→ Problem description: Rewrite the article from "California’s favorite maid-banging" to "public policy statement.", changing "pontificate" to "lecture".

→ Text provided:
Making Policy With Professor Schwarzenegger

California’s favorite maid-banging action hero, Arnold Schwarzenegger, turns up at a new gig to make policy at the Sol Price School of Public Policy with the Schwarzenegger Institute for State and Global Policy. If you’re a University of Southern California student interested in learning “post-partisan” policy, Professor Schwarzenegger—he earned an honorary degree from USC in 2009—will pontificate on his views of body building, acting, entrepreneurialism, governing and maid-banging. And let’s not the forget the fine art of leaving a hidden F-bomb in a public policy statement.

The Las Vegas High Speed Rail Connection

Although the California high speed rail project looks like Governor Jerry Brown’s last attempt at establishing his legacy (or another boondoggle, it’s hard to tell), there’s a surprising new twist in the tracks: travel from San Francisco to Las Vegas in four hours. With a connection at Palm Springs, you can transfer to the privately-funded XpressWest high-speed rail train to speed across the desert to the City of Sin. The four-hour train trip will set you back $140 USD in today’s dollars. Or you could spend $80 USD on a ninety-minute airplane trip, if you’re not afraid of flying.

As reported in The San Jose Mercury News article:

Renamed last month from DesertXpress to XpressWest, the private venture eight years in the making is bankrolled chiefly by Vegas hotel developer Tony Marnell and supported by Senate Majority Leader Harry Reid, D-Nev., and Southern California politicians. One day, they dream of extending the line to Phoenix, Salt Lake City and Denver.

→ Data supplied:
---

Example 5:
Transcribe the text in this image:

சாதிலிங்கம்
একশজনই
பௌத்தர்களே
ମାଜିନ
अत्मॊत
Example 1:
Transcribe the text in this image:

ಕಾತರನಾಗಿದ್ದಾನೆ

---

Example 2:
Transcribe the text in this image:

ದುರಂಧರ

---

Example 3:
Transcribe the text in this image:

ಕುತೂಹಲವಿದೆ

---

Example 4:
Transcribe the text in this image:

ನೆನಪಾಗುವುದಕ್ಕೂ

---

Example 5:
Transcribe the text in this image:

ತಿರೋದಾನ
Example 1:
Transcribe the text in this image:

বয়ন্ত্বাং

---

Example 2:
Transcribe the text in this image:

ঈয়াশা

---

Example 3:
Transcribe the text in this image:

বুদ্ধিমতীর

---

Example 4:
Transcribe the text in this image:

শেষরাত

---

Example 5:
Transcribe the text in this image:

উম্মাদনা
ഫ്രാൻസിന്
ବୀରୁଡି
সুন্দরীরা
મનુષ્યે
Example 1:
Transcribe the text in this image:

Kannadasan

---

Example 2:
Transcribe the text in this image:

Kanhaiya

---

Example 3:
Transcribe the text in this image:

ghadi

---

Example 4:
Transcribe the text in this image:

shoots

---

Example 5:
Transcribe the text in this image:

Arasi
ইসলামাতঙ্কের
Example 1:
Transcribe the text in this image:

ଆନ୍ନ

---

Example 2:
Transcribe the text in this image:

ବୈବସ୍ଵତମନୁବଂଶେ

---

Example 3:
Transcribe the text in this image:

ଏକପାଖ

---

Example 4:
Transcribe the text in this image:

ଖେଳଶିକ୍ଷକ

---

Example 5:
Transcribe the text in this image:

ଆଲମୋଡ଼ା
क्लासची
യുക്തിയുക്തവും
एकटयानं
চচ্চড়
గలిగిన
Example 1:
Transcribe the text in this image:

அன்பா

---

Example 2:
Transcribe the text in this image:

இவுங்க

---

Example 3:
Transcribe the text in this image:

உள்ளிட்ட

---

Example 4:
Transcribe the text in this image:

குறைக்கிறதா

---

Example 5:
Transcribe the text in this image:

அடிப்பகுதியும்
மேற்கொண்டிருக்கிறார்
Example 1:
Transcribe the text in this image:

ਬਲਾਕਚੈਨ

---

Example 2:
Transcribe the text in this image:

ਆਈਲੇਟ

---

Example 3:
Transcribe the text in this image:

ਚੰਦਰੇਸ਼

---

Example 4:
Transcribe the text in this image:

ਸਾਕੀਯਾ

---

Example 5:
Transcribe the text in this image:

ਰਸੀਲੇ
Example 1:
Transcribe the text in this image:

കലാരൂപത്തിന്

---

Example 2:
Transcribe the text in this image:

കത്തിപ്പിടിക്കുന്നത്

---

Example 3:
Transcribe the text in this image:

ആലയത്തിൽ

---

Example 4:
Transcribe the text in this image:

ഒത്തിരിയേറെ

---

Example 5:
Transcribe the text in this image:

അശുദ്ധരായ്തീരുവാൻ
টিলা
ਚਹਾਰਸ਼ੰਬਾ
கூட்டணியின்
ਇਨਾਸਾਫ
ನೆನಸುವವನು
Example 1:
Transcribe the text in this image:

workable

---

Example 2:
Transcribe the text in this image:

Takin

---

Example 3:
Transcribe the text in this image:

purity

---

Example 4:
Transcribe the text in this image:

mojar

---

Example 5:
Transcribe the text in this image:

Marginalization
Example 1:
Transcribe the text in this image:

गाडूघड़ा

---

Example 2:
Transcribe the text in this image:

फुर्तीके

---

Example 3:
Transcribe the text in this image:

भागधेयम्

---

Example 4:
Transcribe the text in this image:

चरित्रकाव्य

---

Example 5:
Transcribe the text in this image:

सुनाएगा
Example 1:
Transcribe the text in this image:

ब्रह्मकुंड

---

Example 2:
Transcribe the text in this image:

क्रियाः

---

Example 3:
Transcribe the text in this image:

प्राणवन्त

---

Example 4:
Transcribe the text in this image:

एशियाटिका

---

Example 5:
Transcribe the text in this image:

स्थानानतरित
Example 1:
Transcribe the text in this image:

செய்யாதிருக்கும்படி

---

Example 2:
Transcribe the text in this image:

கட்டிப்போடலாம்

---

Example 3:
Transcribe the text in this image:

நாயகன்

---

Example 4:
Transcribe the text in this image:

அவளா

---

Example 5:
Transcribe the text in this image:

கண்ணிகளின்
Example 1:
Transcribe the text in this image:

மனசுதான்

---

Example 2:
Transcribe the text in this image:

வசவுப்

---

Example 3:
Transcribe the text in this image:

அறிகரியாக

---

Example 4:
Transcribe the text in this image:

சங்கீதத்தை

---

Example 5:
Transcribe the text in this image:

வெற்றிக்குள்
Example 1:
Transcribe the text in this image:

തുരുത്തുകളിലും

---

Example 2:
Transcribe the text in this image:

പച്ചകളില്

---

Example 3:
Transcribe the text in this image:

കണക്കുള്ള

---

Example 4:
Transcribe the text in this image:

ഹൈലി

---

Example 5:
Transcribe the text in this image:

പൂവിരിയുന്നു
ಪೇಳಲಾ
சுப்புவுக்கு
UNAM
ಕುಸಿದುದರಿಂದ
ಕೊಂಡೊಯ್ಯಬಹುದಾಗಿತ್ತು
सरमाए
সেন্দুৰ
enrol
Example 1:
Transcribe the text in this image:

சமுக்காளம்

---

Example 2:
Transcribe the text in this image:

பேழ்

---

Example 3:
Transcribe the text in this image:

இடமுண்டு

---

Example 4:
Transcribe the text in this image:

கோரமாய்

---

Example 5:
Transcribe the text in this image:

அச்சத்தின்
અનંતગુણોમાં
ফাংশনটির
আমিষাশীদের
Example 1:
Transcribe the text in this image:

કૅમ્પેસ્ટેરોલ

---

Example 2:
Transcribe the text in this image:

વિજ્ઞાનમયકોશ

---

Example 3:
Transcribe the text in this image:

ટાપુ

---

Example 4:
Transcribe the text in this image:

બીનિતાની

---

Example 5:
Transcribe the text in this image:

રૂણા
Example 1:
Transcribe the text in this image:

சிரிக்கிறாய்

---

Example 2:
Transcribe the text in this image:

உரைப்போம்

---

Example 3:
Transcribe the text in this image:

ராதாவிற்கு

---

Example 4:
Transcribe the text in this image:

→ Solution for this task:
California’s favorite maid-banging action hero, Arnold Schwarzenegger, turns up at a new gig to make policy at the Sol Price School of Public Policy with the Schwarzenegger Institute for State and Global Policy. If you’re a University of Southern California student interested in learning “post-partisan” policy, Professor Schwarzenegger—he earned an honorary degree from USC in 2009—will lecture on his views of body building, acting, entrepreneurialism, governing and maid-banging. And let’s not the forget the fine art of leaving a hidden F-bomb in a public policy statement.